» SUPPLIED MATERIAL
---------------
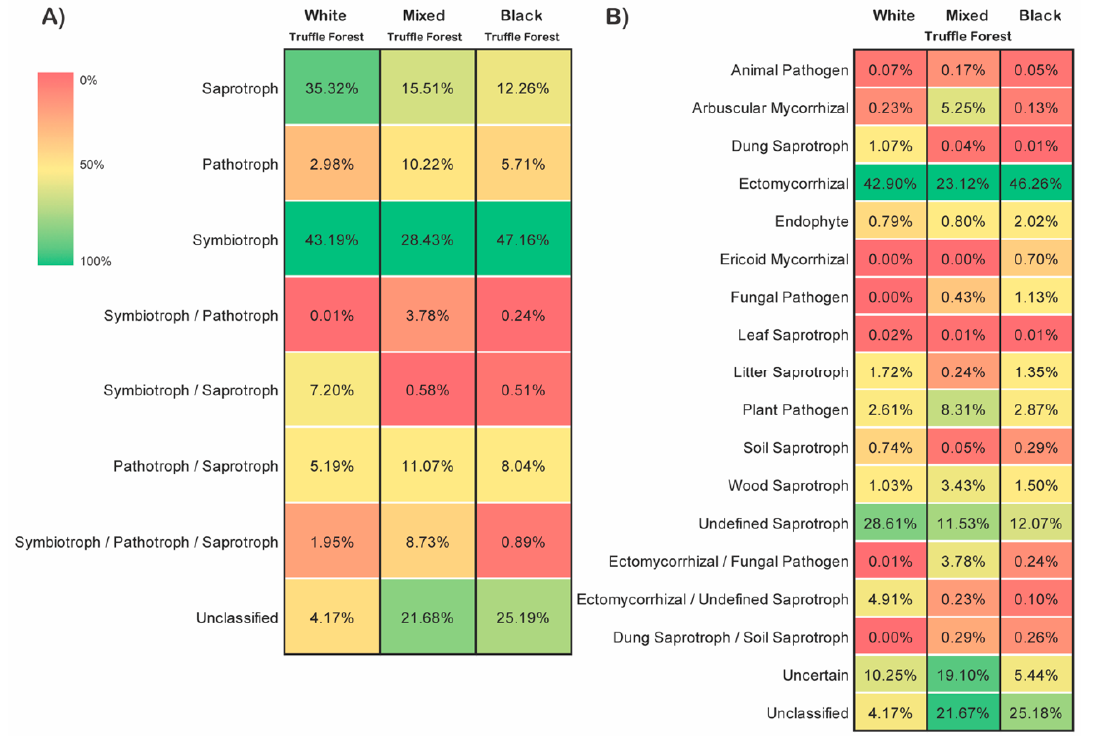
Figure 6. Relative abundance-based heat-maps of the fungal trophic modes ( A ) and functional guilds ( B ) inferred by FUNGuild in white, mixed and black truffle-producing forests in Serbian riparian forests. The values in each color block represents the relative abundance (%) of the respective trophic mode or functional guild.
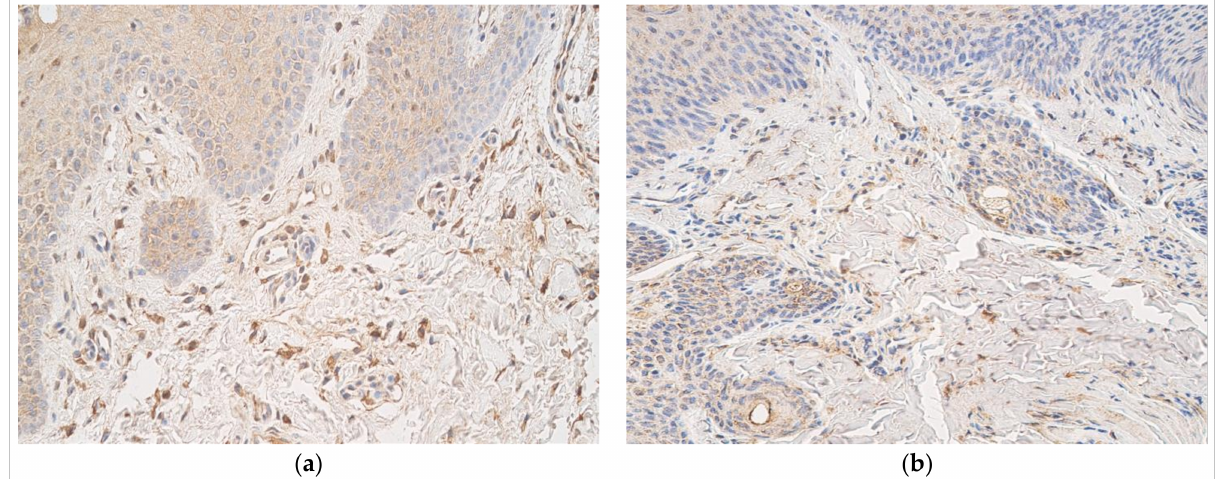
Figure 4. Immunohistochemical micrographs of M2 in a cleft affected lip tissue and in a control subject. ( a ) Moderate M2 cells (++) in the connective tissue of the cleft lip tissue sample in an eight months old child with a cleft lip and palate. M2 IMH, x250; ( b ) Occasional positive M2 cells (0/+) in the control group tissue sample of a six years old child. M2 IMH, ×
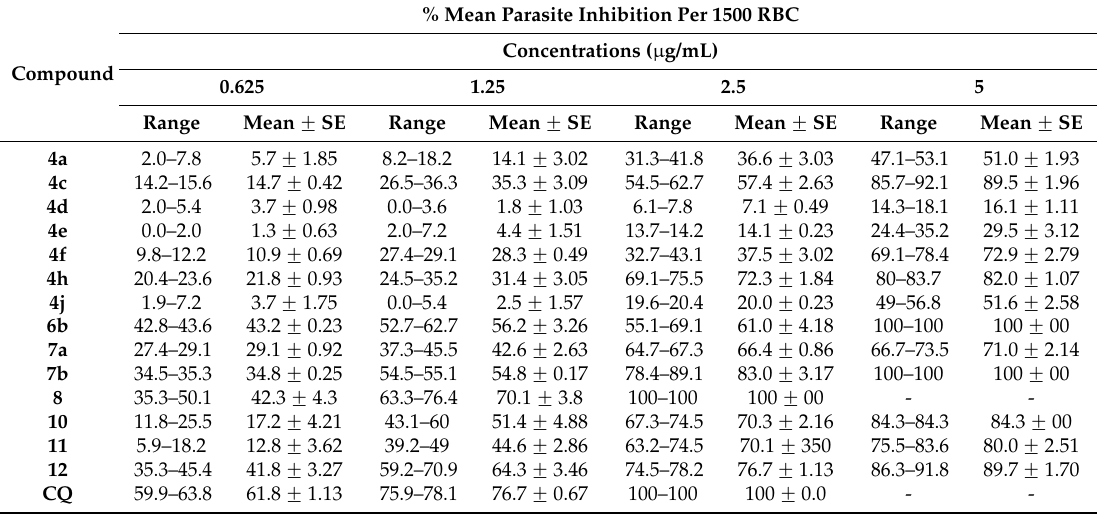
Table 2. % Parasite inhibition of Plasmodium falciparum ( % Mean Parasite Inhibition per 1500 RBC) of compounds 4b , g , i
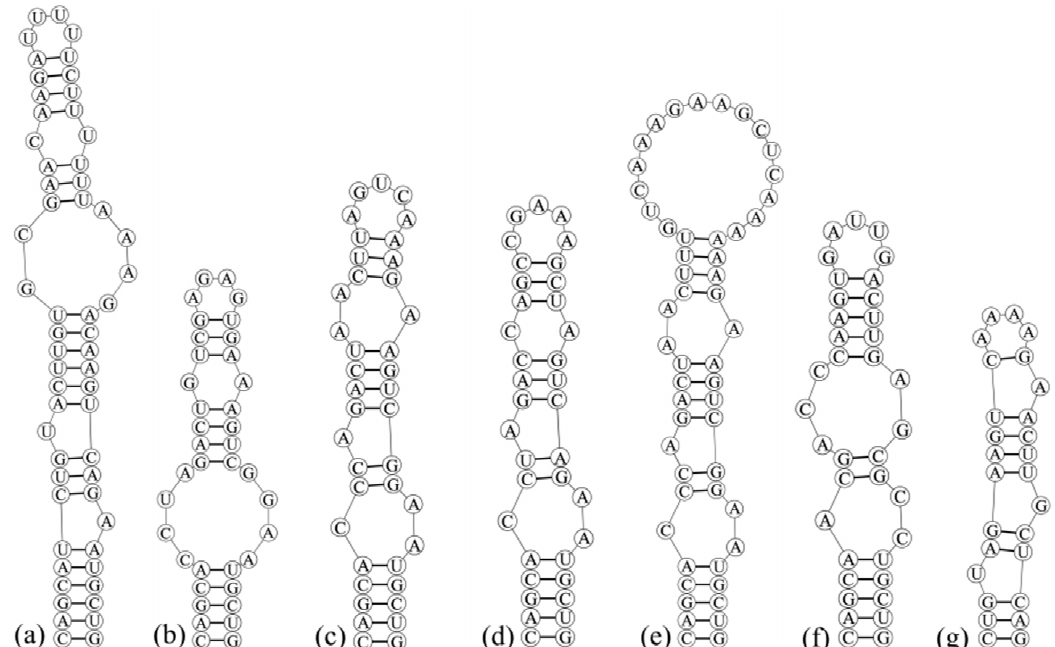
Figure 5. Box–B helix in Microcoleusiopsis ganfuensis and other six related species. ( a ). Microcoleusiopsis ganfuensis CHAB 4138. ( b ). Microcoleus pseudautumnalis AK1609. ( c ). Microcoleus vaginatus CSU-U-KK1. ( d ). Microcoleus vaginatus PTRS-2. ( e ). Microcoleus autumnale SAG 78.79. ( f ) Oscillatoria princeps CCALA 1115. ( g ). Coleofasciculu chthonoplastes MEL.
---------------
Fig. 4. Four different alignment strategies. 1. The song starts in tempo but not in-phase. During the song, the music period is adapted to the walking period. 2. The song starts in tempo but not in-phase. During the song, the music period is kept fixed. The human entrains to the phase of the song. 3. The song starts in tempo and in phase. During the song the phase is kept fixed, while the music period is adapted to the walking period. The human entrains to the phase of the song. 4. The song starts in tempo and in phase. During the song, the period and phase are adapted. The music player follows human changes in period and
---------------
» INSTRUCTIONS FOR THE TASK
Give back exactly the lines above from the one with "Figure 6. Relative" through the one with "Figure 5. Box–B", both included. Pictures don't belong in the copy.

» TASK ANSWER
Figure 6. Relative abundance-based heat-maps of the fungal trophic modes ( A ) and functional guilds ( B ) inferred by FUNGuild in white, mixed and black truffle-producing forests in Serbian riparian forests. The values in each color block represents the relative abundance (%) of the respective trophic mode or functional guild.
Figure 4. Immunohistochemical micrographs of M2 in a cleft affected lip tissue and in a control subject. ( a ) Moderate M2 cells (++) in the connective tissue of the cleft lip tissue sample in an eight months old child with a cleft lip and palate. M2 IMH, x250; ( b ) Occasional positive M2 cells (0/+) in the control group tissue sample of a six years old child. M2 IMH, ×
Table 2. % Parasite inhibition of Plasmodium falciparum ( % Mean Parasite Inhibition per 1500 RBC) of compounds 4b , g , i
Figure 5. Box–B helix in Microcoleusiopsis ganfuensis and other six related species. ( a ). Microcoleusiopsis ganfuensis CHAB 4138. ( b ). Microcoleus pseudautumnalis AK1609. ( c ). Microcoleus vaginatus CSU-U-KK1. ( d ). Microcoleus vaginatus PTRS-2. ( e ). Microcoleus autumnale SAG 78.79. ( f ) Oscillatoria princeps CCALA 1115. ( g ). Coleofasciculu chthonoplastes MEL.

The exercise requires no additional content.